Ancora una volta l’ippica dimostra i suoi limiti.

Un esempio della crisi di idee, di strategie e della pochezza che permea l’ippica è data dai commenti che accompagnano la partenza del progetto Ippofestival (clicca qui).
Un’iniziativa che, negli intenti dell’Unire, dovrebbe essere una festa, un veicolo di promozione per il settore, improntato alla sana competizione, un mezzo per recuperare appassionati e avvicinare nuove persone ad un settore che ha un bisogno disperato di recuperare consensi, pubblico e una sua entità.Questo il motivo del nuovo circuito, una serie di mini convegni, in occasione di particolari ricorrenze, in ippodromi non inseriti nel circuito nazionale delle scommesse, con montepremi inferiore a quello di un convegno differenziato e dove possono correre cavalli che negli ippodromi riconosciuti difficilmente riescono a piazzarsi.
Ebbene, anche questo momento di aggregazione è motivo di litigiosità, in un ambiente che ostinatamente difende interessi circoscritti, convinto di poter continuare a vivere in assistenza e rifiutando una visione globale. Con la conseguenza della lenta autodistruzione e di un’arretratezza sempre più evidente rispetto ad altri compartimenti dei giochi.

** Obiettivi **
A - Per favore, riproduci fedelmente il brano sull'ippica da "Un esempio della" fino a "riescono a piazzarsi." compreso.
B - Riprendi il brano sull'ippica e proseguilo dopo la sua ultima frase.
L'elenco non ha alcun ruolo in questo lavoro.

** Estratto del dataset **
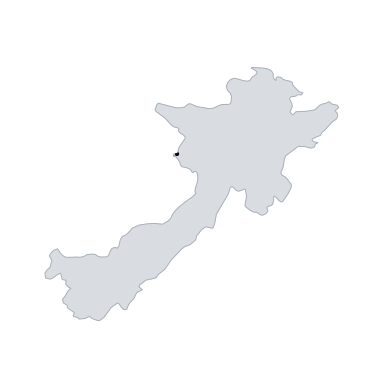 Sisattanak, Vientiane [prefecture], Laos shown in context, rotated 83°
{"feature_id": "54806243B63933200485588", "entity_name": "Sisattanak", "entity_type": "district", "adm_level": 2, "iso_a3": "LAO", "parent_name": "Laos", "parent_adm1": "Vientiane [prefecture]", "projection": "natural_earth1", "projection_center": [102.629, 17.933], "detail": "fine", "context": "in_parent", "style": "filled", "palette": "ink", "viewbox_px": 384, "rotation_deg": 83, "n_neighbors": 0, "source": "geoboundaries", "source_scale": "gbopen_adm2", "svg_char_len": 4225}
<svg xmlns="http://www.w3.org/2000/svg" viewBox="0 0 384 384"><g transform="rotate(83 192 192)"><path d="M137.5,40.3L139.2,43.8L147.1,53.1L148.5,55.6L151.4,57.6L153.8,65.9L154.8,66.4L156.2,65.8L157.2,64.7L158.0,61.5L158.5,61.1L159.4,63.8L161.6,64.6L162.6,65.7L162.9,67.7L162.6,69.8L160.7,74.5L159.6,80.8L167.4,94.5L170.6,96.3L178.4,98.5L183.7,101.6L186.1,100.8L188.4,97.5L191.2,95.6L196.4,92.7L198.0,92.5L200.8,93.7L205.6,97.0L212.8,103.4L212.5,105.1L211.2,106.7L207.4,109.3L206.2,110.9L206.9,111.5L210.1,111.9L213.9,113.3L215.1,115.0L215.7,118.8L216.4,119.5L219.9,119.0L220.9,119.6L222.2,120.8L223.5,123.9L223.4,126.3L220.0,130.4L219.6,132.9L217.8,135.9L213.0,140.8L211.8,141.1L202.9,138.4L195.9,138.8L195.4,139.8L196.5,142.8L196.9,145.8L195.8,148.0L191.8,151.0L191.6,152.2L192.5,153.6L198.3,156.2L217.1,170.5L225.6,173.2L229.4,175.0L230.3,176.0L230.3,177.3L229.3,178.9L228.5,181.7L228.5,183.3L229.4,185.0L230.9,187.4L236.2,192.8L240.0,194.1L244.1,200.3L245.3,205.7L247.3,209.2L257.0,221.0L265.2,228.2L270.1,236.0L272.4,237.7L273.2,240.6L273.9,248.8L276.7,252.9L277.3,254.5L278.5,255.7L279.9,256.0L282.7,253.3L283.3,253.7L284.6,258.0L285.8,259.6L290.1,262.2L294.7,267.5L297.2,269.4L300.3,270.9L300.7,272.5L300.2,274.2L299.2,275.3L293.9,278.3L293.2,279.6L296.8,286.3L305.6,294.5L308.4,299.5L307.8,301.9L305.4,306.7L303.6,308.0L303.1,309.5L304.5,313.4L304.4,319.5L302.7,320.9L301.2,324.6L300.1,324.9L297.4,323.6L291.7,329.9L289.3,329.6L286.4,333.2L282.8,333.6L280.2,331.0L274.8,326.7L272.9,324.1L271.2,326.4L268.3,328.6L264.3,327.8L263.2,331.0L262.5,331.6L257.6,332.1L256.7,332.6L257.5,335.5L260.4,340.5L261.2,343.3L259.5,347.9L254.4,347.8L252.2,345.9L249.3,342.0L242.8,339.4L238.5,341.2L237.2,341.1L234.0,337.8L232.8,335.7L232.0,332.5L236.9,329.9L239.4,327.9L241.1,325.8L241.7,323.6L242.5,314.4L243.2,311.2L242.8,307.2L241.4,304.1L241.4,299.4L242.1,295.6L244.0,293.7L245.3,291.0L246.0,284.9L245.4,283.3L243.6,281.8L240.5,280.4L238.5,278.6L237.7,276.4L237.8,274.5L238.7,272.9L236.4,271.0L230.7,269.0L227.6,266.6L226.9,263.8L224.6,260.1L220.5,255.5L218.4,248.9L218.1,240.3L218.6,233.3L220.3,225.2L217.9,219.3L215.4,216.2L211.7,213.9L208.3,210.7L205.0,206.4L201.1,200.1L196.6,191.8L193.5,188.1L191.9,189.0L188.7,188.2L183.6,185.8L179.3,184.5L175.5,184.3L173.1,184.9L172.0,186.1L171.9,187.4L172.9,188.6L172.3,189.6L170.4,190.3L168.8,191.6L167.1,194.7L165.8,198.7L164.0,200.2L161.1,200.5L158.3,201.7L155.5,203.6L154.2,205.1L154.4,206.1L153.8,206.3L152.4,205.8L151.8,204.4L151.9,202.4L150.4,201.0L147.6,200.3L144.3,198.0L138.0,192.3L136.5,192.0L134.5,193.5L131.8,196.7L129.6,198.0L127.8,197.4L126.5,198.5L125.5,201.4L123.8,203.7L115.3,209.9L107.7,217.9L105.8,218.6L101.2,216.4L99.7,214.8L106.1,198.5L107.0,194.5L106.8,189.3L104.2,184.9L104.1,183.6L104.5,182.3L107.7,177.2L111.5,164.2L111.3,160.1L109.6,155.6L108.8,151.4L109.5,145.6L109.2,143.4L107.5,142.3L101.7,141.1L98.3,142.0L96.8,143.6L94.8,144.6L91.2,145.1L87.7,143.2L84.9,139.9L84.2,135.8L87.8,127.1L88.7,123.7L88.6,122.1L88.0,120.5L87.2,120.2L85.3,118.2L83.5,114.5L81.8,112.9L80.3,113.2L78.8,114.6L76.4,118.0L75.6,117.6L77.8,105.5L79.8,100.3L82.2,98.0L84.7,97.0L87.3,97.3L89.5,96.9L91.3,95.6L91.1,94.9L89.0,94.7L88.2,93.4L88.6,90.8L89.6,89.1L91.0,88.4L92.4,85.8L93.8,81.4L95.4,79.1L97.4,79.1L100.7,77.2L105.4,73.5L107.2,69.9L108.9,71.5L108.3,75.7L109.2,76.6L109.6,78.1L109.4,80.4L109.7,82.4L110.5,83.3L111.5,83.8L116.5,82.1L119.5,82.0L124.5,85.1L127.4,82.8L127.5,81.9L125.0,79.1L125.8,68.5L125.5,60.4L121.4,54.5L120.6,52.1L120.2,48.2L119.0,44.9L121.9,42.2L123.5,37.3L125.6,36.1L126.2,36.2L128.7,40.0L131.9,38.1L134.3,38.1L136.4,39.1L137.5,40.3Z" fill="#d9dde1" stroke="#a8b0b8" stroke-width="1"/><path d="M152.0,201.3L152.2,201.5L152.3,201.7L152.3,201.9L152.3,202.1L152.3,202.3L152.3,202.7L152.3,202.9L152.3,203.1L152.2,203.3L152.3,203.4L152.5,203.3L152.5,203.2L152.8,203.2L152.9,203.3L152.9,203.2L152.9,202.9L153.0,202.8L153.1,203.0L153.2,202.9L153.3,202.9L153.3,202.7L153.7,202.7L153.7,202.4L153.7,202.2L153.7,201.8L153.7,201.7L153.2,201.7L153.1,201.4L153.0,201.2L152.9,201.2L152.8,200.9L152.7,200.9L152.6,201.0L152.6,200.9L152.6,201.0L152.5,200.9L152.4,200.9L152.4,201.0L152.2,201.2L152.1,201.3L152.0,201.3Z" fill="#0f172a" stroke="#020617" stroke-width="1.5"/></g></svg>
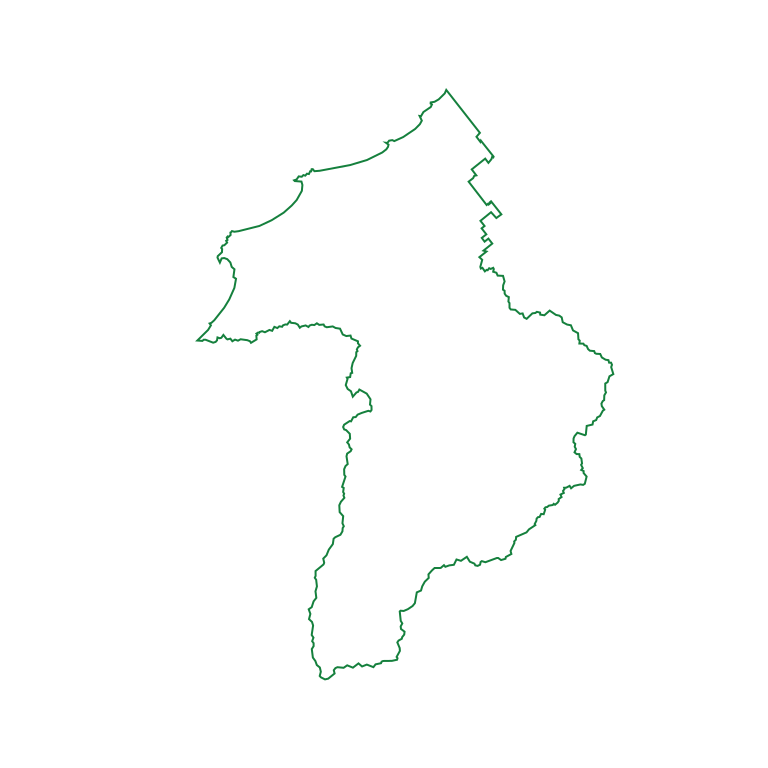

** Le risposte **
A -
Un esempio della crisi di idee, di strategie e della pochezza che permea l’ippica è data dai commenti che accompagnano la partenza del progetto Ippofestival (clicca qui).
Un’iniziativa che, negli intenti dell’Unire, dovrebbe essere una festa, un veicolo di promozione per il settore, improntato alla sana competizione, un mezzo per recuperare appassionati e avvicinare nuove persone ad un settore che ha un bisogno disperato di recuperare consensi, pubblico e una sua entità.Questo il motivo del nuovo circuito, una serie di mini convegni, in occasione di particolari ricorrenze, in ippodromi non inseriti nel circuito nazionale delle scommesse, con montepremi inferiore a quello di un convegno differenziato e dove possono correre cavalli che negli ippodromi riconosciuti difficilmente riescono a piazzarsi.

B -
Ecco allora che alcune società di corse, specialmente quelle che gestiscono ippodromi non a norma (a quando le verifiche ispettive?) con le prescrizioni tecniche minime richieste, invece di regolarizzarsi, iniziano a lamentarsi di un’immaginaria concorrenza e avocano a sé il diritto di farsi assegnare le giornate di corse del progetto Ippofestival.
Altro che ippica qualitativa, meglio parlare di ippica delle lenticchie. La vera sfida per questo settore non è tanto il livello delle corse, la regolarità delle stesse, l’efficienza degli impianti, ma il ricambio generazionale di persone, siano componenti di società di corse, allevatori, proprietari o allenatori, che rifiutano di aggiornarsi, di scendere nel libero mercato.
Gente che in qualsiasi altro settore non troverebbero collocazione e che nell’ippica sfogano i loro rancori, fallimenti e una mentalità provinciale.
Individui che tengono tenori di vita al di sopra dei loro mezzi, capaci solo di perseguire gli interessi di pochi a discapito della povera gente che fatica ad arrivare a fine mese.
Politicanti e manager di secondo ordine, che non servono.
G.R.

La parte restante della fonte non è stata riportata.